_PASSAGE FOR REVIEW_.
____

A Forum for Opinions on News, Politics, and Life
October 7th, 2010
By Dan Miller
Can analogies be drawn between insect swarms and human political activity?
Stink bugs have been swarming in Washington, D.C. where, unlike CongressCritters, “They really cause no harm … just a nuisance.” Fortunately, the Congress has adjourned.
The swarming addressed here can be more than just a nuisance. Sometimes the results can be seen as good or bad depending on what one wants. Swarming (as distinguished from smarming, a human social and political tactic) is a natural phenomenon permitting essentially brainless creatures — ants, bees, other insects and some fish — to thrive through apparently instinctive collective reactions to external stimuli. Maybe swarming also illuminates some species of political behavior.
Ants and bees construct truly ingenious structures in which to live and breed and which they protect when endangered. If a bee hive is destroyed the surviving queen leaves, followed by a swarm, and they get busy building a new hive — without the help of FEMA, federal grants or other financial stimuli. Ants do much the same with great industry. The nests of some ant colonies extend for many miles underground:
In Europe, one vast colony of Argentine ants is thought to stretch for 6,000km (3,700 miles) along the Mediterranean coast, while another in the US, known as the “Californian large,” extends over 900km (560 miles) along the coast of California. A third huge colony exists on the west coast of Japan.
As with bees, ant colonies are marvels of architectural sophistication. Highly unintelligent creatures, apparently lacking even a sense of their own existence or that of their fellows, acting collectively and instinctively in swarms, they can do some things as least as well as can individual humans and can exhibit collectively something resembling individual human intelligence and activity. As a point of at least minor interest, humans are thought to have a biomass of approximately 335 million metric tons and ants of between 900 and 9,000 million metric tons. Bee biomass is thought to be declining, but I couldn’t find any numbers.

____

Chart understanding data
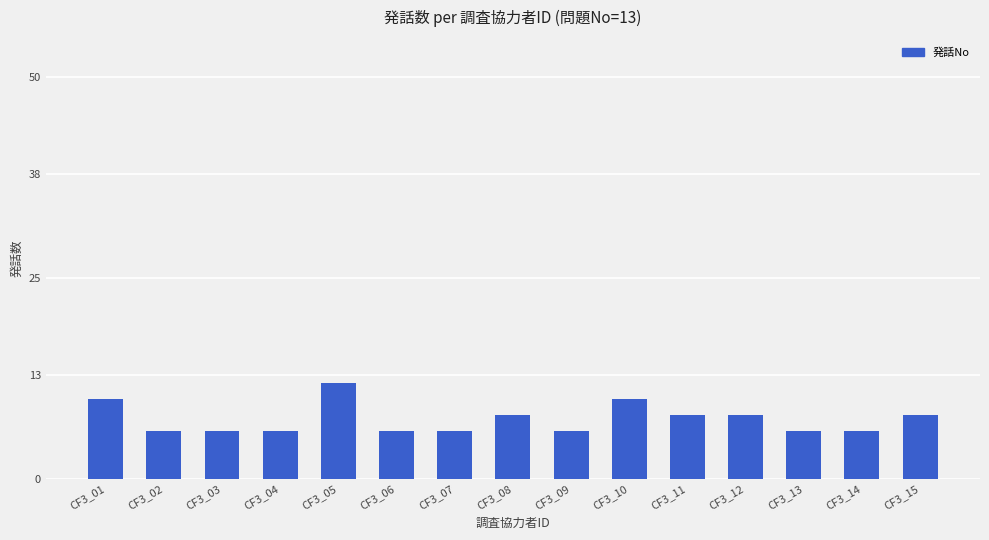

Which label corresponds to the largest value in the chart?

CF3_05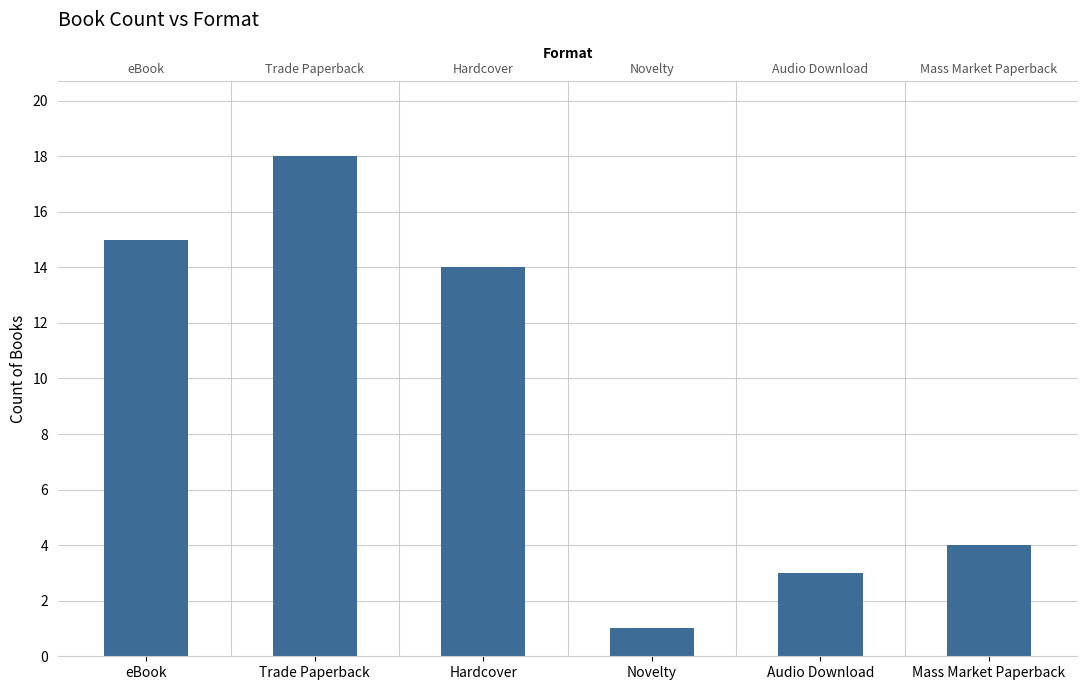

What is the change in value from Trade Paperback to Hardcover?

-4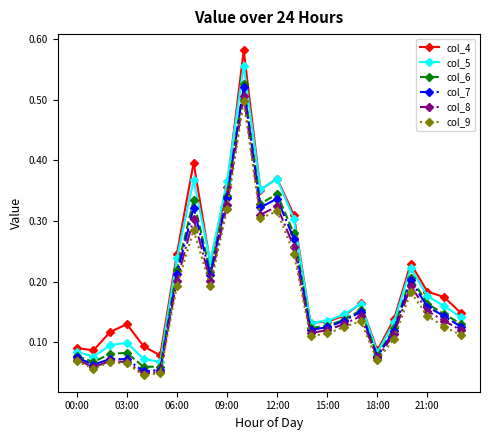

Count the number of data series in this chart.

6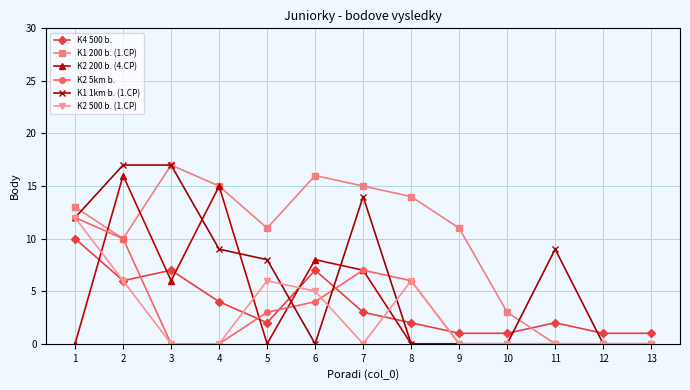

What is the maximum value for K2 200 b. (4.CP)?

16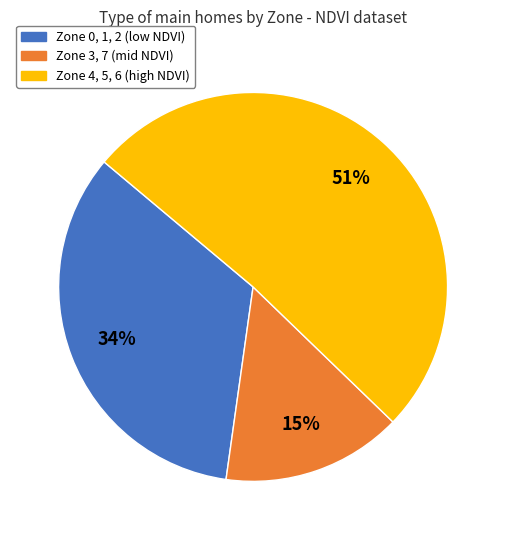

Does any single category account for the majority?

Yes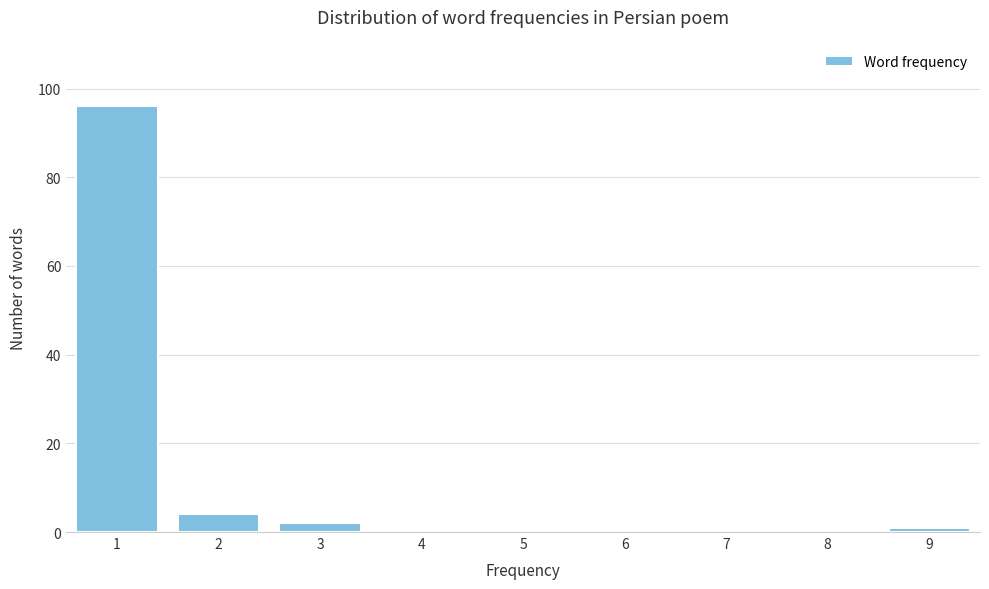

What is the height of the bar covering 2.5 to 3.5 on the x-axis? The values are not printed on the chart, so give them approximately, as read against the axis.

2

____

_ABOUT THIS EXERCISE_. Continue the essay on insect swarms and political behavior, beginning after its final sentence. The listing is independent material and bears no relation to the essay on insect swarms and political behavior.

_REPLY TO THE TASK_.
When an ant leaves its nest to forage for food it takes an apparently random path. When it finds food, it carries it back to the nest leaving a trail of chemical signals called pheromones. Other ants also go out looking for food and when they find it they do the same things. There being no welfare system, when the first ant returns with food others follow its pheromone trail back to the food source and return by the same path, leaving additional pheromones. The pheromones are short lived, so once a food source is exhausted and unsuccessful ants have abandoned it and gone looking for other sources, the old trails evaporate. When new sources of food are found the ants returning to the nest with food leave new pheromone trails to be followed by others until they in turn evaporate. There is a lot more to it than that and there is a mountain of literature on the subject of swarming; a bit of it is available here.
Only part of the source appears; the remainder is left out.